Don’t Believe “The Villager’s” Gossip Column

We were amused by this gem in “The Villager’s” gossip column:

Don’t believe the blog hype? A Lower East
Side blog charged that representatives of the Mayor’s Office recently
“ducked out” of a Community Board 3 task force meeting on the
development of the Seward Park Urban Renewal Area’s remaining
development sites. However, David McWater, the task force’s
chairperson, blasted the report as false. “Nobody ducked out of
anything,” McWater scoffed in an e-mail to us. “I had the flu and gave
them the courtesy of knowing it so they wouldn’t show up and have SPURA
not discussed. They all work 9 to 5, and it’s not cool to have them
going to meetings for nothing.”

Hmmmm! Where to begin? Let’s start with the facts. We didn’t charge anyone with anything. Our story (see it here) recounted in some detail exactly what we witnessed first-hand at last month’s community board meeting. To summarize, CB3 Chair Dominic Pisciotta announced that the Economic Development Corporation (not the mayor’s office, BTW) had canceled its planned presentation. While he also said it would not be appropriate to discuss SPURA without committee chair McWater, he certainly did not indicate that anyone at the community board had played a role in the EDC’s cancellation.

══════════

Written task 1
Lay out the listing lines from the one containing "cyan triangle: moved 3 px left;" down to the end of the listing as a Markdown table with the columns Number and Record line, omitting blank lines. Leave the pictures out of the table.
The listing has no connection to the post about the gossip column.

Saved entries
══════════

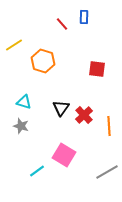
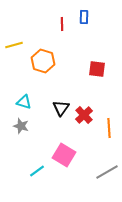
red line: rotated 40 degrees clockwise
yellow line: rotated 18 degrees clockwise
orange line: moved 2 px down
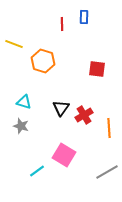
yellow line: moved 1 px up; rotated 36 degrees clockwise
red cross: rotated 12 degrees clockwise
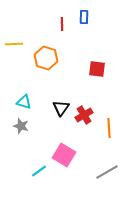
yellow line: rotated 24 degrees counterclockwise
orange hexagon: moved 3 px right, 3 px up
cyan line: moved 2 px right
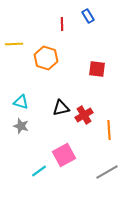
blue rectangle: moved 4 px right, 1 px up; rotated 32 degrees counterclockwise
cyan triangle: moved 3 px left
black triangle: rotated 42 degrees clockwise
orange line: moved 2 px down
pink square: rotated 30 degrees clockwise
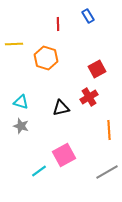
red line: moved 4 px left
red square: rotated 36 degrees counterclockwise
red cross: moved 5 px right, 18 px up
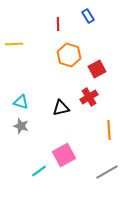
orange hexagon: moved 23 px right, 3 px up
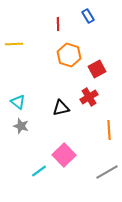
cyan triangle: moved 3 px left; rotated 21 degrees clockwise
pink square: rotated 15 degrees counterclockwise
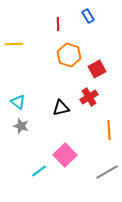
pink square: moved 1 px right
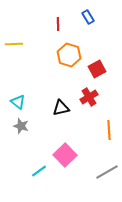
blue rectangle: moved 1 px down
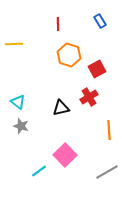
blue rectangle: moved 12 px right, 4 px down
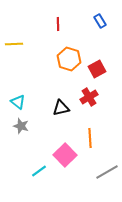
orange hexagon: moved 4 px down
orange line: moved 19 px left, 8 px down
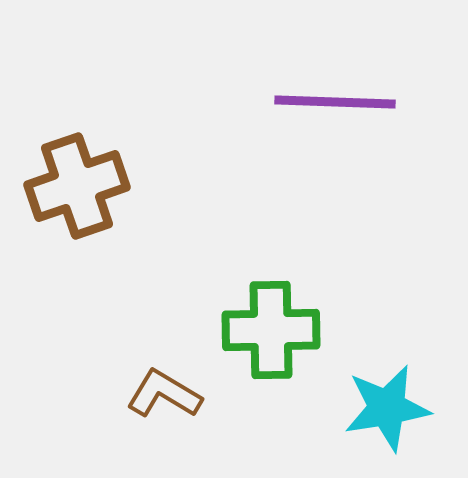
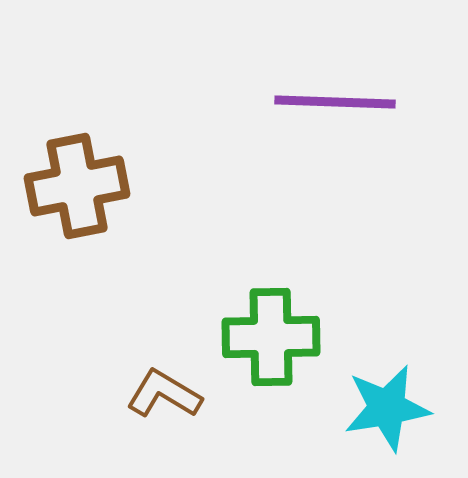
brown cross: rotated 8 degrees clockwise
green cross: moved 7 px down
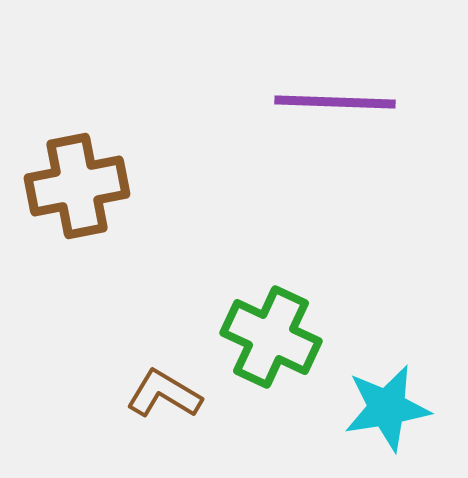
green cross: rotated 26 degrees clockwise
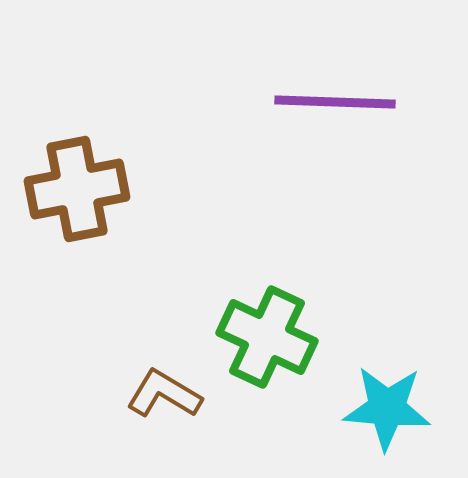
brown cross: moved 3 px down
green cross: moved 4 px left
cyan star: rotated 14 degrees clockwise
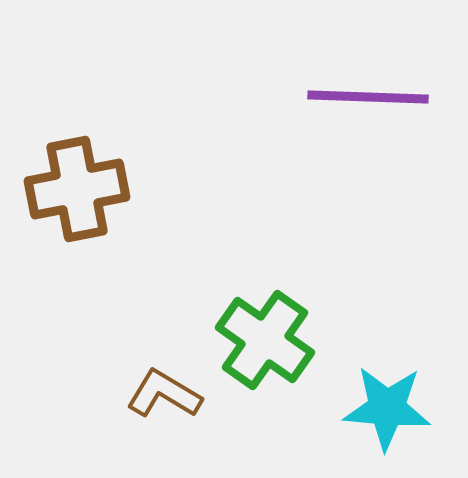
purple line: moved 33 px right, 5 px up
green cross: moved 2 px left, 3 px down; rotated 10 degrees clockwise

══════════

Written task 2
Duplicate the post about the gossip column word for word, from "Hmmmm! Where to" down to "the EDC’s cancellation.".

Result 1
| Number | Record line |
|---|---|
| 1 | cyan triangle: moved 3 px left; rotated 21 degrees clockwise |
| 2 | pink square: rotated 15 degrees counterclockwise |
| 3 | pink square: moved 1 px right |
| 4 | blue rectangle: moved 1 px down |
| 5 | blue rectangle: moved 12 px right, 4 px down |
| 6 | orange hexagon: moved 4 px down |
| 7 | orange line: moved 19 px left, 8 px down |
| 8 | brown cross: rotated 8 degrees clockwise |
| 9 | green cross: moved 7 px down |
| 10 | green cross: rotated 26 degrees clockwise |
| 11 | brown cross: moved 3 px down |
| 12 | green cross: moved 4 px left |
| 13 | cyan star: rotated 14 degrees clockwise |
| 14 | purple line: moved 33 px right, 5 px up |
| 15 | green cross: moved 2 px left, 3 px down; rotated 10 degrees clockwise |

Result 2
Hmmmm! Where to begin? Let’s start with the facts. We didn’t charge anyone with anything. Our story (see it here) recounted in some detail exactly what we witnessed first-hand at last month’s community board meeting. To summarize, CB3 Chair Dominic Pisciotta announced that the Economic Development Corporation (not the mayor’s office, BTW) had canceled its planned presentation. While he also said it would not be appropriate to discuss SPURA without committee chair McWater, he certainly did not indicate that anyone at the community board had played a role in the EDC’s cancellation.